Une réponse à “PNB, le constat d’un échec ?”

  1. Bonjour,
    j’ai assisté moi aussi à ce bilan et regretté l’absence d’analyse du dispositif par rapport aux 12 points définis par l’interprofession en 2014 (voir : https://www.actualitte.com/article/tribunes/pnb-apres-l-experimentation-la-necessite-d-une-loi-sur-le-pret-numerique/68179).
    J’ai relevé, ceci dit, des inexactitudes dans votre analyse je pense :
    – L’étendue de l’offre est exprimée en titres, les différents formats pour un même titres sont bien pris en compte (148 000 fichiers, 135 000 titres)

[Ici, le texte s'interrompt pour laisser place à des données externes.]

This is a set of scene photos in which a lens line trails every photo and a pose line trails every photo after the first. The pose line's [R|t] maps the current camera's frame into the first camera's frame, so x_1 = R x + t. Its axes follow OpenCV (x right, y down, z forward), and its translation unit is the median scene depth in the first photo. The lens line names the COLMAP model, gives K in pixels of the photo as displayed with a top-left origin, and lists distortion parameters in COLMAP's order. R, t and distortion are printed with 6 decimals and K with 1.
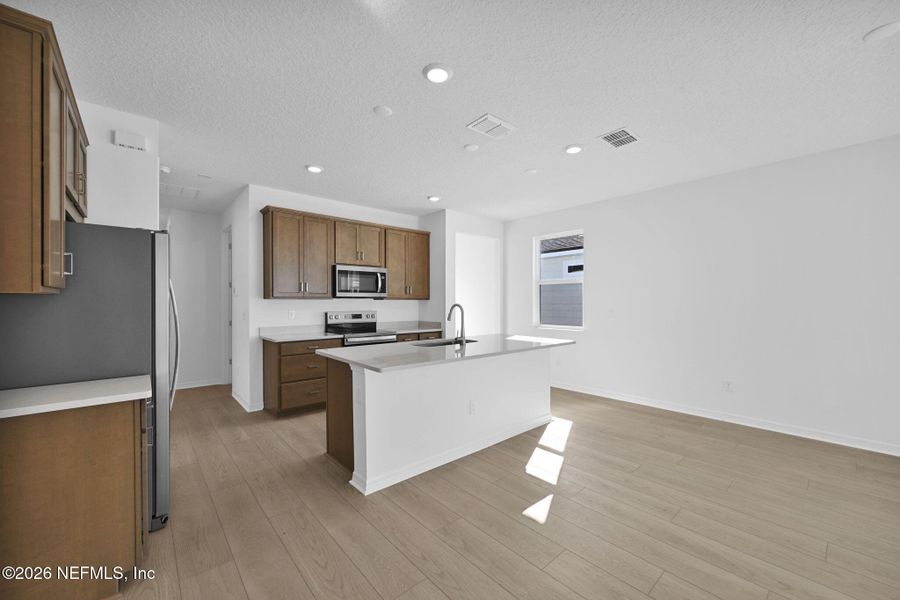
lens RADIAL K [[354.9, 0, 472.0], [0, 354.9, 305.0], [0, 0, 1]] dist [-0.000598, 0.000002]
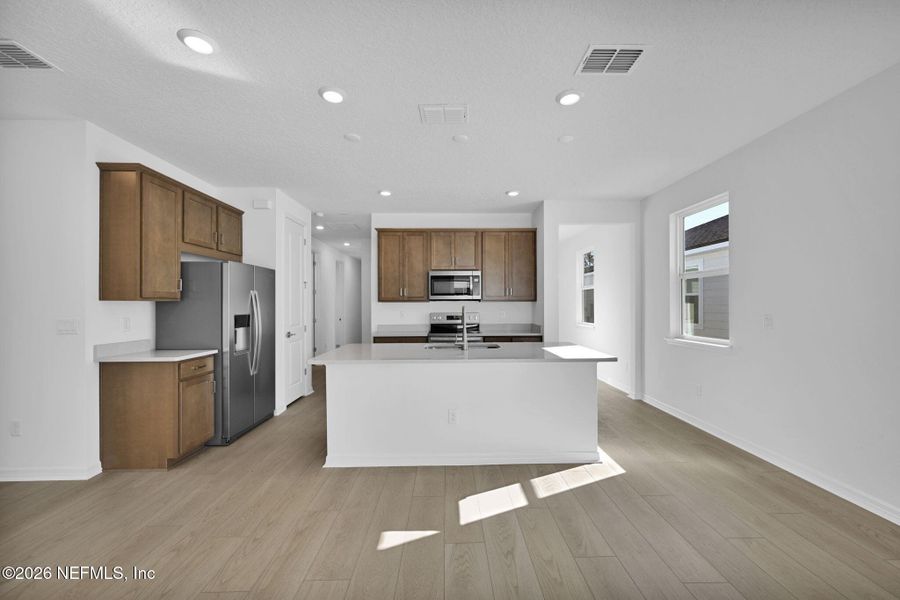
lens RADIAL K [[366.2, 0, 464.7], [0, 366.2, 302.2], [0, 0, 1]] dist [-0.000763, -0.000128]
pose [[0.750729, -0.008885, -0.660551, 0.437380], [-0.001527, 0.999884, -0.015186, 0.002081], [0.660609, 0.012409, 0.750628, 0.196935]]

    – Le nombre de bibliothèques « raccordées », concerne des réseaux et bibliothèques : la couverture estimée est 2000 bibliothèques (une seule BDP, par exemple permet à une centaine de bibliothèques municipales et à leurs usagers de télécharger des livres)
    – Le coût pour les bibliothèques : est très modulable, et c’est tout l’intérêt de PNB, en plus du fait de pouvoir constituer des collections titre à titre (là c’est à la fois possible, et compliqué, puisque l’offre éditoriale justement n’est pas si large..)
    – Bref, tout n’est pas négatif dans ce dispositif, à mon sens. Mais les seules statistiques d’usage ne peuvent pas suffire à une évaluation.